Thomas Hardy describes how South’s copyhold was lost.

They were ordinary leases for three lives which a member of the South family, some fifty years before this time had accepted of the lord of the manor in lieu of certain copyholds and other rights in consideration of having the dilapidated houses rebuilt by said lord.”

The South family had surrendered the copyhold in return for a service by the lord, rebuilding the house, which was not the lord’s responsibility under the terms of the tenure. Once the cottages had been surrendered the copyhold was terminated and could never be recreated.

No doubt the superficial similarity between the form of the tenures reassured the tenants but beyond that all was show. Unlike with a copyhold tenure, where lords had a common law obligation to admit a new person to the tenancy, there was no such obligation with life leases. In the case of Child Okeford and in Hardy’s novel, the lord had made specific, and one off provisions.
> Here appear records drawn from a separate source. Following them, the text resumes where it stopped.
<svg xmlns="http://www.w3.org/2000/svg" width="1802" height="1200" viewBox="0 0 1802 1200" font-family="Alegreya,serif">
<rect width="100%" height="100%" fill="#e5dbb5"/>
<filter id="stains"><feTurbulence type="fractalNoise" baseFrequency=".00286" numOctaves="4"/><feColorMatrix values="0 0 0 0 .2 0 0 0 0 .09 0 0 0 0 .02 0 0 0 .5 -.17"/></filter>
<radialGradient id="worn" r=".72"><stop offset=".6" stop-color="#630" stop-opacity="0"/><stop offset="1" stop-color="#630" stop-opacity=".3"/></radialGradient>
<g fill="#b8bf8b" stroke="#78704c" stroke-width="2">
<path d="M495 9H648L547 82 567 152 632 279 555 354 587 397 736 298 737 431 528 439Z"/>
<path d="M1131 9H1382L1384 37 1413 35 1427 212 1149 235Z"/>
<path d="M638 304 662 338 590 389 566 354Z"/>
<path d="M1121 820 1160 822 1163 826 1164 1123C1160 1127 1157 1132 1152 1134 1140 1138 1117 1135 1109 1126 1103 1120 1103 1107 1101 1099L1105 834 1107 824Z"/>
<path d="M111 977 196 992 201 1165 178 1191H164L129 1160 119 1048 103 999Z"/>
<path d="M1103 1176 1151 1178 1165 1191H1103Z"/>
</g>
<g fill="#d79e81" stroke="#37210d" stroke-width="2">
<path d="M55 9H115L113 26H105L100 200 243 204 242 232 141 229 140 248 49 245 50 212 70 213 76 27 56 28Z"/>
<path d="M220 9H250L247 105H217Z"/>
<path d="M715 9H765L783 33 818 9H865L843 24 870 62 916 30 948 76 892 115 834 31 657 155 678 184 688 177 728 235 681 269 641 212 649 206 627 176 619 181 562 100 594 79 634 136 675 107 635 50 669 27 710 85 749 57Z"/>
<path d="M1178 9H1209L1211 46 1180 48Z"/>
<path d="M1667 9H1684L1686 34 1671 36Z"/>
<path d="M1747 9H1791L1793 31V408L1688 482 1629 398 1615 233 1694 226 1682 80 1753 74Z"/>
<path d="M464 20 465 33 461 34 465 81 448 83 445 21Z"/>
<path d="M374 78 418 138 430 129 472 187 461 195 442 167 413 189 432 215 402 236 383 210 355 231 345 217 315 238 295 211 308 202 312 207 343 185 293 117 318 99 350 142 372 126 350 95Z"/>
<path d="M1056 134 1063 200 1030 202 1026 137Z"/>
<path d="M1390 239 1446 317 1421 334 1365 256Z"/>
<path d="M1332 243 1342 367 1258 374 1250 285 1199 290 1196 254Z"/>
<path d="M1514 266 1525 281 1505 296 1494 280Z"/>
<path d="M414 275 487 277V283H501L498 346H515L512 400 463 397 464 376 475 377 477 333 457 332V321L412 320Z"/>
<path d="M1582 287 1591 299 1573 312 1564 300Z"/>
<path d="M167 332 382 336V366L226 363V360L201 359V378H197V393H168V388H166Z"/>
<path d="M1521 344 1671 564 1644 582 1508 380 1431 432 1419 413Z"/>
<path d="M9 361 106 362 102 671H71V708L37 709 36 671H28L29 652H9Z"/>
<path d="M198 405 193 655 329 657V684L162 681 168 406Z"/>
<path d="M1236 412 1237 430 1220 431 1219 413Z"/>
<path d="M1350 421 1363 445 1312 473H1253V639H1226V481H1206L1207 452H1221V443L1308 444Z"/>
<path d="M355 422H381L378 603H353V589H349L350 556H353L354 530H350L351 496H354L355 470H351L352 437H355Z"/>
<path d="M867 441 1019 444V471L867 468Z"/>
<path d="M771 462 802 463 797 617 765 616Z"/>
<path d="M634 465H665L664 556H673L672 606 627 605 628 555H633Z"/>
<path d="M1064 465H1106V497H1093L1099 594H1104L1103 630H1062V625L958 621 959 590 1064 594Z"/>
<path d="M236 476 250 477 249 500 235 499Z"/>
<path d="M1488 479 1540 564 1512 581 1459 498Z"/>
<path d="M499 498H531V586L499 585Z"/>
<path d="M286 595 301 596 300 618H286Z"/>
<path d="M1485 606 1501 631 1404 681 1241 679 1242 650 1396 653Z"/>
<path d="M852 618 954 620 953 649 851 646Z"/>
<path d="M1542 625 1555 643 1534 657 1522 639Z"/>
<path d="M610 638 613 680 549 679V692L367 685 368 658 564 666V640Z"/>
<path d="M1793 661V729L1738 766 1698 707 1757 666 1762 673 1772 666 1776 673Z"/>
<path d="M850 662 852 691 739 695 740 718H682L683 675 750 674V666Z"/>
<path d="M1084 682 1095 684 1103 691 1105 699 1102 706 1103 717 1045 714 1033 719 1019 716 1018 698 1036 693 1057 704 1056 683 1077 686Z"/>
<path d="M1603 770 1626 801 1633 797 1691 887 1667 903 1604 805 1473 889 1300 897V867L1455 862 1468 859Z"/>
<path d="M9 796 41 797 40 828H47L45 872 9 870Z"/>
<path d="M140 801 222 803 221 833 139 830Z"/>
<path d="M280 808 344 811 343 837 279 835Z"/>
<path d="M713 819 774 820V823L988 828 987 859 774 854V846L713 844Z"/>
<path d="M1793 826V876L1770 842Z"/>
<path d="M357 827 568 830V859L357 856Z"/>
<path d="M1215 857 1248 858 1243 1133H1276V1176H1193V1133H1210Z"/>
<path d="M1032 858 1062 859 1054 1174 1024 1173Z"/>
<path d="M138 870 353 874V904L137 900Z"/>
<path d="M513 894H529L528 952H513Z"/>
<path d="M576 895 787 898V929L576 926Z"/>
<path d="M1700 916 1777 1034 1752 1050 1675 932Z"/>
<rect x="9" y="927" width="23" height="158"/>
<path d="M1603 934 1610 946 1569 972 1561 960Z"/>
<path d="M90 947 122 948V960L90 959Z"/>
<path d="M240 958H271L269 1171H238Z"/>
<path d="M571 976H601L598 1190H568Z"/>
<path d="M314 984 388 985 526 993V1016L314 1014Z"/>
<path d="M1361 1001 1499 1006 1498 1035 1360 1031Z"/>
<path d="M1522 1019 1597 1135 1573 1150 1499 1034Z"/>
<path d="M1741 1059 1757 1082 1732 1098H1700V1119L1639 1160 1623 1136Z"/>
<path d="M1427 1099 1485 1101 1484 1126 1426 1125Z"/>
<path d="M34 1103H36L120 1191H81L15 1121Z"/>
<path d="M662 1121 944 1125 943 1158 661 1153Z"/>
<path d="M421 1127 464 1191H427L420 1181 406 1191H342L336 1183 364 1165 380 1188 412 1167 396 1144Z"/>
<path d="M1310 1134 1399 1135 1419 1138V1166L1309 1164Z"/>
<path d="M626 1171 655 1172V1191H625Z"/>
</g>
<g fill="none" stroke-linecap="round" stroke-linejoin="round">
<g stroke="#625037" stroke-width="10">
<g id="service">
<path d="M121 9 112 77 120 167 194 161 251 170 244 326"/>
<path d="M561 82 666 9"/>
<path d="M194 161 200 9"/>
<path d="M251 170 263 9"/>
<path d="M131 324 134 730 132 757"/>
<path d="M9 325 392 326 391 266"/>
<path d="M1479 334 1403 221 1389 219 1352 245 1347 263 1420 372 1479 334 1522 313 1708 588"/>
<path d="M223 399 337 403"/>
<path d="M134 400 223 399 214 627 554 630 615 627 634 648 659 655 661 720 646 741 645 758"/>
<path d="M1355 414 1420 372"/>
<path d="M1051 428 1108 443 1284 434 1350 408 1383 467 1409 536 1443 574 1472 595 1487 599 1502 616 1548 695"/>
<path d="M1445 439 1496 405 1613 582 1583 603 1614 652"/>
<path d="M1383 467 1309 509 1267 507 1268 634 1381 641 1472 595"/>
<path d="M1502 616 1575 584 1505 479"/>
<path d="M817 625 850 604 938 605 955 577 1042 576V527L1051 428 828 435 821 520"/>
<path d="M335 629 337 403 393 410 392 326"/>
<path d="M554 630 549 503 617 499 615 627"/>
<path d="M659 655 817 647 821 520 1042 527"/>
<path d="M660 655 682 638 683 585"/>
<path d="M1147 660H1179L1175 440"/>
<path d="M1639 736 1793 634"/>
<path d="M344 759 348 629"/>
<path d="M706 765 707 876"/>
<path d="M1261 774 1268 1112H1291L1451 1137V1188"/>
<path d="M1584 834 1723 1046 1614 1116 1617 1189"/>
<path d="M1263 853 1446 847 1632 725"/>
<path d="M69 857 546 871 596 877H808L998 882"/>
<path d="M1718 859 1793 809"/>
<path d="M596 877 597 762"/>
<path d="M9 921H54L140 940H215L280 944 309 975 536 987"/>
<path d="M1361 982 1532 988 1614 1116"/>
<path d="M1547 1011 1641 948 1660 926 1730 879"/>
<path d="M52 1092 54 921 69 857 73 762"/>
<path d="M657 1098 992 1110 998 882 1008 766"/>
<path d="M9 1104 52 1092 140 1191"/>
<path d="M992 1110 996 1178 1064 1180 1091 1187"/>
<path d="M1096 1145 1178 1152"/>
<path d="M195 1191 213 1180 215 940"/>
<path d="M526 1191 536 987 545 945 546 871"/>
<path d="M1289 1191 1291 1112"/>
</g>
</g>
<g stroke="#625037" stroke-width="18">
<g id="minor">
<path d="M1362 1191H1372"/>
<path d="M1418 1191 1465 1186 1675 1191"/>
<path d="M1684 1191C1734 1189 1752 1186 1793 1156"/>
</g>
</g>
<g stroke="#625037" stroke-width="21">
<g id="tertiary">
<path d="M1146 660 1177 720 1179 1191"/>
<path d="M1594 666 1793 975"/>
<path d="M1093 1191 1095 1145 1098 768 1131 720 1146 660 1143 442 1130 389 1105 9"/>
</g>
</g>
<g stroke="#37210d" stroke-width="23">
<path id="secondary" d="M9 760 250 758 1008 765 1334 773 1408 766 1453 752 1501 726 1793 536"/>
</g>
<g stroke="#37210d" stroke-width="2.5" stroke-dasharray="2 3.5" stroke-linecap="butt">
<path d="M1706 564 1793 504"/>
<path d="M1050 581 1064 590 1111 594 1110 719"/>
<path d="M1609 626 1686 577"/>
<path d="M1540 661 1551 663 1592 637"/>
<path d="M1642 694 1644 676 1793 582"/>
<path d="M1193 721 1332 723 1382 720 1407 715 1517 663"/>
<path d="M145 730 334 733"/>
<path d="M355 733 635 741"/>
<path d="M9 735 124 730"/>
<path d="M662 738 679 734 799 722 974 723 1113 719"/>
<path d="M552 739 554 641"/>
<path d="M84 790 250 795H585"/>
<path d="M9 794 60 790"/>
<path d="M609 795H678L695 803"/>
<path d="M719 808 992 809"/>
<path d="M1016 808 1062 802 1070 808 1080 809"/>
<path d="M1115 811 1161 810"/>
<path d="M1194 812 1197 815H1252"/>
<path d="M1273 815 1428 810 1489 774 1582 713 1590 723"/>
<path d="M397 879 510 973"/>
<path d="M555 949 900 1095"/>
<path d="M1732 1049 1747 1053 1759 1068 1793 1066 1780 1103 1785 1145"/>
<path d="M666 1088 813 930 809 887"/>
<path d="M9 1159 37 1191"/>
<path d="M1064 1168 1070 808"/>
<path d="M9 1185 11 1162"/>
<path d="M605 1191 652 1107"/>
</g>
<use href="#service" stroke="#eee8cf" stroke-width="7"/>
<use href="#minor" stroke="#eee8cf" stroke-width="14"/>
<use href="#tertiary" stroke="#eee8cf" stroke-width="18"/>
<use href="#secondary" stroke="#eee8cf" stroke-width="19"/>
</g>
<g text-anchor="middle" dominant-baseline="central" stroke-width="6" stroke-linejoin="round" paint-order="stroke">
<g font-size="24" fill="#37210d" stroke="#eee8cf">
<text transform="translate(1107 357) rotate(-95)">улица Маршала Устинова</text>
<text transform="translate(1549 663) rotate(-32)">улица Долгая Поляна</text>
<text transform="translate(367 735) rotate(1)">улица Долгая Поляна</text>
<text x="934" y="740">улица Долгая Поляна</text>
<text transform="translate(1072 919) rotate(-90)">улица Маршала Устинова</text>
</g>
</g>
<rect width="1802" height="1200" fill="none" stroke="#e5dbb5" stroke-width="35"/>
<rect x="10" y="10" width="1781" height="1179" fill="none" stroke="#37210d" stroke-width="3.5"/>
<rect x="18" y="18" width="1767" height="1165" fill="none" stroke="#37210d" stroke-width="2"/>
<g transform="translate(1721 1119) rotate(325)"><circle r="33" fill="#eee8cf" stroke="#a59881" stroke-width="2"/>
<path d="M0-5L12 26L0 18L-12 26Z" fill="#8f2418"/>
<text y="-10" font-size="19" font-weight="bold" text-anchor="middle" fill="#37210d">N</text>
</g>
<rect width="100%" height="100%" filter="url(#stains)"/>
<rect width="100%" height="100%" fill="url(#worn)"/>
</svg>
Pinned to the parchment of the indentures was a letter ….to the effect that at any time before the last of the stated lives should drop Mr Giles Winterborne or his representative should have the privilege of adding his own and his son’s life remaining on payment of a merely nominal sum; the concession being in consequence of the elder Winterborne’s consent to demolish one of the houses and relinquish it’s site which stood at an awkward corner of the lane and impeded the way.”

Such life leases would in turn disappear in time to be replaced by simple leases for a single life for a period of years.

In 1852 an act for the Enfranchisement of Copyholds was passed which allowed copyholders to request their overlords to sell them the freehold. Various acts were passed before and after this time until in 1922 The Law of Property Act abolished all tenures other than freehold or lease hold thus ending many centuries of medieval tenures.

Tenants in fee simple

The feudal system survives into the present day. You are still technically a tenant even if you have paid off your mortgage. Should you die without leaving a will and having no living relatives with a claim on the estate your property will revert to the Crown. A government division known as Bona Vacantia compiles a list of such estates – there are currently 6269 estates on the list. [September 2023]

Your estate is a ‘fee’ as almost all such estates in England are as the form of tenure developed under the feudal system and fee, in this context means ” an estate in land or tenements held on condition of feudal homage”. And as for the ‘simple’ that implies that you have absolute ownership and that the estate is not entailed in some way such as being held in trust for your use but without you having the right to dispose of it as you will. But that is another story.